** Records supplied follows **

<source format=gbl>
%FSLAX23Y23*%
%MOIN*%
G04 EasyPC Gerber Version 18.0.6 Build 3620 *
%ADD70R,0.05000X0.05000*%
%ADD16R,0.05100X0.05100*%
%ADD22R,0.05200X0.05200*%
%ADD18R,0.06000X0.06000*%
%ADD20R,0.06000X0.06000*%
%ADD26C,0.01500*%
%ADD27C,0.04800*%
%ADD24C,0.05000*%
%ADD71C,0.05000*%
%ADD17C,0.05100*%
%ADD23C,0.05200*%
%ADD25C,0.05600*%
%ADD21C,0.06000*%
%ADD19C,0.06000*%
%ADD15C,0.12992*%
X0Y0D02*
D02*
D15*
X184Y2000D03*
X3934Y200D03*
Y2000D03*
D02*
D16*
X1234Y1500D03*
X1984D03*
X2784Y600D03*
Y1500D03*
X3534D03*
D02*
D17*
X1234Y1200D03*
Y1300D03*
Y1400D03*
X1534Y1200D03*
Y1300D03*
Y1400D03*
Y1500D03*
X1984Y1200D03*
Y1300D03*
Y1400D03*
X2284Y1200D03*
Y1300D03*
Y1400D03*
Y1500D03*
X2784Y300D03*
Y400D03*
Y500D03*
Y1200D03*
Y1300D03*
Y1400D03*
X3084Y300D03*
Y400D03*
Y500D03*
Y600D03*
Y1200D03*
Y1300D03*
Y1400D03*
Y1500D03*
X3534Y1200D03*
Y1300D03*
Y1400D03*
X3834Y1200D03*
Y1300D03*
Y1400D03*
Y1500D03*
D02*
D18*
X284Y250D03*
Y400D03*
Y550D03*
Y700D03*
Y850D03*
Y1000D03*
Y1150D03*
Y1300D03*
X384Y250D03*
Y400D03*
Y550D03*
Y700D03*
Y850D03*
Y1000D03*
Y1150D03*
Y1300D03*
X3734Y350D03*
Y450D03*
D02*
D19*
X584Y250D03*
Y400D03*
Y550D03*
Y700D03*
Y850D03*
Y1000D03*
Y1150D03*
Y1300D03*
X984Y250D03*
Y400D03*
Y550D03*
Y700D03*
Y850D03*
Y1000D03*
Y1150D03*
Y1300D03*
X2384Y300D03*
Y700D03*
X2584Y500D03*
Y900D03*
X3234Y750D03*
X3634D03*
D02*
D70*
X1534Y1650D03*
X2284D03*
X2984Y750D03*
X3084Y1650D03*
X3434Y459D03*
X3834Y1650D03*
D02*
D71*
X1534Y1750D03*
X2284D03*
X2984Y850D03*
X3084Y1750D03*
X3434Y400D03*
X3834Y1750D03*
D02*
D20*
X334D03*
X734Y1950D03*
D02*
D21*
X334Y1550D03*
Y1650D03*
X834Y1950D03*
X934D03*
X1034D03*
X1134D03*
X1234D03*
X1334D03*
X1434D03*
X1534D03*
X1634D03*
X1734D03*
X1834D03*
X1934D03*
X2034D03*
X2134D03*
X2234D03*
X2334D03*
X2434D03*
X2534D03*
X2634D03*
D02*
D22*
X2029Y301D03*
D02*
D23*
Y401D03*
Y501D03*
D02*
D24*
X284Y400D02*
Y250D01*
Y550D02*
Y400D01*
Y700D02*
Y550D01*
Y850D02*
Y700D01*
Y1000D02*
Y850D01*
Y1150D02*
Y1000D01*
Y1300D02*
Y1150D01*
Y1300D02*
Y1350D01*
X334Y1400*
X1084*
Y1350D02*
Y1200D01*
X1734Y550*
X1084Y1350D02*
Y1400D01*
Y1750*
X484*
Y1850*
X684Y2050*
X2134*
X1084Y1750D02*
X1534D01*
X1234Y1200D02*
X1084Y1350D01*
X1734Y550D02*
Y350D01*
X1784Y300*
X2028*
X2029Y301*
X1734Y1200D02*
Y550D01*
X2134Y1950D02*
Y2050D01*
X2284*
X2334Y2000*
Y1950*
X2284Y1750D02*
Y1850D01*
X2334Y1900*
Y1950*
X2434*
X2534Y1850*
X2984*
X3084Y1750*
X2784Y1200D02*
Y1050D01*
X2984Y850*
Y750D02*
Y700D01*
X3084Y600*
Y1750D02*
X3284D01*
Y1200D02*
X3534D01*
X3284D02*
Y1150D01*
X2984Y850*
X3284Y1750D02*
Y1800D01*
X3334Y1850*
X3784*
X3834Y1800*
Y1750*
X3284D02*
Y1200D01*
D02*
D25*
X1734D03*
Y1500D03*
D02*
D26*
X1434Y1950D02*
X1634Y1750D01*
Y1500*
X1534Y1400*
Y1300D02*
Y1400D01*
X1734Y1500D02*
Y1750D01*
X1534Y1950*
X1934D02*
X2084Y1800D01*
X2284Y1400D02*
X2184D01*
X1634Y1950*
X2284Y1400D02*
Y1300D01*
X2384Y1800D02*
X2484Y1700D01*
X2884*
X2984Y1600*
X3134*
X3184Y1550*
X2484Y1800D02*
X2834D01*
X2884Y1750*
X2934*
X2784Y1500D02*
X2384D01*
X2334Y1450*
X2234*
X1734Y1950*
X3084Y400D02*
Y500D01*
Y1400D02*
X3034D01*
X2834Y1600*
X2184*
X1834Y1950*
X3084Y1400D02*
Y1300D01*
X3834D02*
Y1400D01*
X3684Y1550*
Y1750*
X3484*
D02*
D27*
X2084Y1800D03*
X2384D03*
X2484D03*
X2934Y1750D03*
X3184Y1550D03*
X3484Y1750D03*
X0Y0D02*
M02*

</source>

** End of Records supplied **
** Records supplied follows **

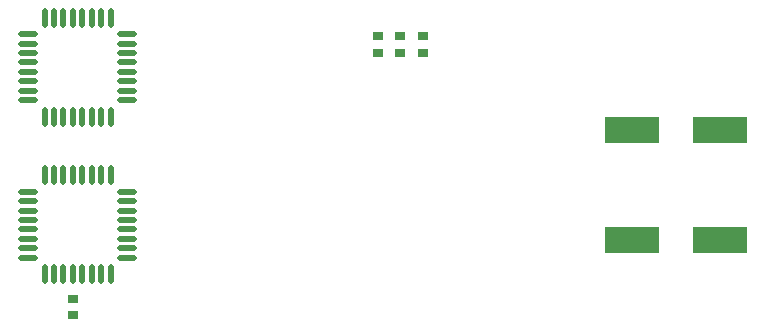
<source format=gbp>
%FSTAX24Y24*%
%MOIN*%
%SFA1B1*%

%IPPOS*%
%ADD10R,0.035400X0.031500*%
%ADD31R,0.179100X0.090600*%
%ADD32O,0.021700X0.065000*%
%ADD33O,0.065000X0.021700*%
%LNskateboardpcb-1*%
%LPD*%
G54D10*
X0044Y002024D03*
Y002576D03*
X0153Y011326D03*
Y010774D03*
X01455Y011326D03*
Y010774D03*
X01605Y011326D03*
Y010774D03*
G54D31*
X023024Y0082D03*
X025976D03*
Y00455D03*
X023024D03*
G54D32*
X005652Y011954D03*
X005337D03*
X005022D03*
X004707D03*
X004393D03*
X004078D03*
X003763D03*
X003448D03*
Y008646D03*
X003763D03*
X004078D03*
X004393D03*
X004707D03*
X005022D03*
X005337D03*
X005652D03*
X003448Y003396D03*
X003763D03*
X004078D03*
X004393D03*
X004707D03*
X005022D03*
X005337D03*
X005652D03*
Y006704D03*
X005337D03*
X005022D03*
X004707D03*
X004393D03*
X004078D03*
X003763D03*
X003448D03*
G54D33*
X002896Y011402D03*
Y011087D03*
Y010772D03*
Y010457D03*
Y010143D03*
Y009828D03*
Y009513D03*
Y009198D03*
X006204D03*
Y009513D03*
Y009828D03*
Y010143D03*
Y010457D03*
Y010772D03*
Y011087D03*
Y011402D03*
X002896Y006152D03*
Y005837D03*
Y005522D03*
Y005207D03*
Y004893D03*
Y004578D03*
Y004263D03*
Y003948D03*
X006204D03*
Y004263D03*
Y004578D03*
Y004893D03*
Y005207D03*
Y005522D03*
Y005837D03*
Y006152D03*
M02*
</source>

** End of Records supplied **

# What the task asks
Show every line of the data in which the word "source" appears.

# Answer below
<source format=gbl>
</source>
<source format=gbp>
</source>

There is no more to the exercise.